For New York Style pizzas, you really need a stone. I have heard for people using unglazed tiles from a hardware store, but I am concerned with impurities that may come out of those tiles if I pick the incorrect one. I have purchased a thick stone, but it eventually cracked after some use , but no mis-use from me. I’m currently using a large round stone from Pampered Chef.

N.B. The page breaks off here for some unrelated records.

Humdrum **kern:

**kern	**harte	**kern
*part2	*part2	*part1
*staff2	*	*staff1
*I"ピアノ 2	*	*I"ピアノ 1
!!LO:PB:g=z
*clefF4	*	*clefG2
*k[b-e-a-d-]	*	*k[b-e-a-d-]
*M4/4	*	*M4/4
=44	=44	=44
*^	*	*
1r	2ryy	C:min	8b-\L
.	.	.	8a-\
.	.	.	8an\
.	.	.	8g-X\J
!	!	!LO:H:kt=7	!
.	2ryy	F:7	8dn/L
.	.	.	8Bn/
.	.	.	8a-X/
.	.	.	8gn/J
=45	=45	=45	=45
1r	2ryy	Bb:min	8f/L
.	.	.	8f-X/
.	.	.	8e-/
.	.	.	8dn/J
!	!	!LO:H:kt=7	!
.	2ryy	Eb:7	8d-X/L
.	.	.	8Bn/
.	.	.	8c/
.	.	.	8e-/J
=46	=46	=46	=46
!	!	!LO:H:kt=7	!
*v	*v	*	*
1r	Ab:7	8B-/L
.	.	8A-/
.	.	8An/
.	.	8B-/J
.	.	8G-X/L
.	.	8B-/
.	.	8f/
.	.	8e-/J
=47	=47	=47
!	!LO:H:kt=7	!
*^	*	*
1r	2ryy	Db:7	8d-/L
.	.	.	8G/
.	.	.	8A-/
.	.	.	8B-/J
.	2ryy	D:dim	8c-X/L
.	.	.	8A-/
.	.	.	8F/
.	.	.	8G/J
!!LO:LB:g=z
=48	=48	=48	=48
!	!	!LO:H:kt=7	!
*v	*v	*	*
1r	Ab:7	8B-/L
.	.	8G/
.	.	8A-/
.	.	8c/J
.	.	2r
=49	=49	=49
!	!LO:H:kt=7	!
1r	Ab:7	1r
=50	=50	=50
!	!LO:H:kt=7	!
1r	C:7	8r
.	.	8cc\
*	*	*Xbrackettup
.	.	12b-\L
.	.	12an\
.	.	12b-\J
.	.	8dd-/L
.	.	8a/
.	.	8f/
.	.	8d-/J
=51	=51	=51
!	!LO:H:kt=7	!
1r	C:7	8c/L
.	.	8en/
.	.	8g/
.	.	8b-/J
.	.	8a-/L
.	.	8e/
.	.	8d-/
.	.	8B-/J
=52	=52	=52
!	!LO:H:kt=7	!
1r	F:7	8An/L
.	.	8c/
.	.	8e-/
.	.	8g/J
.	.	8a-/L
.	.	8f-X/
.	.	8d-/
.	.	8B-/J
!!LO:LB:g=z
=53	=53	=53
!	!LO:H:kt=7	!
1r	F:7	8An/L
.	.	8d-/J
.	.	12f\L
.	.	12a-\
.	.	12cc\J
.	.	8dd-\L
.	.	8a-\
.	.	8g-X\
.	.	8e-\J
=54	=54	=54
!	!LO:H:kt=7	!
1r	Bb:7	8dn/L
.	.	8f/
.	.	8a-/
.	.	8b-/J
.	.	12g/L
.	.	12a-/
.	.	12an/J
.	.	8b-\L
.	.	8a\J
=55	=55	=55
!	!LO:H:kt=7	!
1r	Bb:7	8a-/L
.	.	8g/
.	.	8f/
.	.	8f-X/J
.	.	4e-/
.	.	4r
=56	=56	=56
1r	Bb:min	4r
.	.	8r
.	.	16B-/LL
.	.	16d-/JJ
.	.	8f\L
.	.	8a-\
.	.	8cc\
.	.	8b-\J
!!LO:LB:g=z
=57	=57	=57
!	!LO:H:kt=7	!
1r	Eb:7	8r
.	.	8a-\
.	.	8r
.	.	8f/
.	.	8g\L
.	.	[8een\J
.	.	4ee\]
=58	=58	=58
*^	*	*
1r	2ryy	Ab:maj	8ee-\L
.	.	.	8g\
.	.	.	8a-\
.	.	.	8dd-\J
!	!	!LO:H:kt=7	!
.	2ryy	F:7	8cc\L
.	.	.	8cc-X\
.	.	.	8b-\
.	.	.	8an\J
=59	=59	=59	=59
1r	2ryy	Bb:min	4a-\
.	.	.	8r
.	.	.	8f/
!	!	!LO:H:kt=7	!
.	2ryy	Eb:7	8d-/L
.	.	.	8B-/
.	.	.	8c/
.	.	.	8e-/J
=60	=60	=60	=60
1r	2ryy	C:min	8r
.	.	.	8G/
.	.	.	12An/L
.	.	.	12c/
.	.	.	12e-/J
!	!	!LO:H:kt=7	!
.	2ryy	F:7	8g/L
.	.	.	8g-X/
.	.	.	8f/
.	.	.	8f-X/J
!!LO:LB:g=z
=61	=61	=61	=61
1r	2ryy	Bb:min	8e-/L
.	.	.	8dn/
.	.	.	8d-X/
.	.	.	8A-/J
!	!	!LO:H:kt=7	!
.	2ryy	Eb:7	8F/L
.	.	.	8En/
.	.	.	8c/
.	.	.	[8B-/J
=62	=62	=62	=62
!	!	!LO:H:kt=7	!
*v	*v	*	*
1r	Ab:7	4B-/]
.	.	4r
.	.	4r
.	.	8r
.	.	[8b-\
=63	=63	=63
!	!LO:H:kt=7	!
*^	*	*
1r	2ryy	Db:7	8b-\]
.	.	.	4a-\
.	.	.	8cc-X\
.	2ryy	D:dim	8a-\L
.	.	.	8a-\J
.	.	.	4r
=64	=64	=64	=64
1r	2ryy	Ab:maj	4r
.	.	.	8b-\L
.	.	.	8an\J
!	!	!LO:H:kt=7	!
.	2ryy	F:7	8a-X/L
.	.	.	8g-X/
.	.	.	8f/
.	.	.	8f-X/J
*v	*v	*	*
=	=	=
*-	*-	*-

The trick for a great crust is to get the pizza into a hot oven onto a hot stone. By hot oven, I mean as hot as your oven will go hot. Mine is 500. If you can get 550, all the better. Get the stone in there and preheat at least 30 minutes. This gets the stone as hot as the oven. The stone makes the bottom crisp, with a nice soft center. To get the pizza in the oven, you use a device called a pizza peel. I made the mistake of getting two of the cheap wooden peels. These are fine for getting the pizza into the oven, but tougher to get the pizza out. I would recommend jumping immediately to aluminum peels. My wooden peels go unused now. The thinness of the aluminum makes a huge difference.

Once the dough is ready, it doesn’t really matter if you roll out the dough or hand toss. I like keeping a little thicker edge on the dough to give you a breadstick to eat after you finish the piece.

To slide a pizza into the oven, you need some ball bearings. Flour or corn meal are common. I prefer cornmeal. Sprinkle a little on the peel over the area that the pizza will cover. It makes the most sense to position the pizza as close to the front edge as possible. Shake the peel and make sure that the pizza dough moves around easily. Now make the pizza as quick as possible. The cornmeal will take moisture from the dough and will start to stick. Before trying to put the pizza in the oven, do another shake test. If it doesn’t move, you didn’t use enough corn meal. Get under the dough with a spatula or turner and sling some more cornmeal in there. You want to find out now, not when you are shaking the toppings onto the hot stone, with no pizza dough. It is better to error on the side of too much corn meal at first. However, the corn meal will burn when left on the stone.

Do not try to get the pizza off with a quick jerk. This will also distribute toppings onto the stone. Put the peel in the oven at a 25 to 30 degree angle and touch down on the stone where the edge of the pizza should go. With small easy shakes, ease the pizza onto the stone.

Getting the pizza out is where the aluminum peel really shines. It is 1/8th the thickness of a wood peel. The allows you to slide the peel under the pizza without kicking the pizza off the back of the stone and into the back of the oven, This makes a lot of mess and a lot of smoke. Getting the pizza out is where you want a quick action. If you did everything right, the pizza should not be attached to the stone at all.

When it all goes wrong. Well, I’ve found a long metal turner made for outside grilling very handy. If you pizza sticks at all, you can scrape it off with this turner. It also help clean all the cheese that is on the stone from where you put on too much cheese and not enough corn meal and the first shake just tossed cheese and toppings onto the stone. It is gonna happen, just have fun.

When messing around and cleaning the stone, it is a good idea to wear some oven mitts. I’ve managed to hit the oven rack or something a few times and a 500-550 degree oven makes burns happen fast.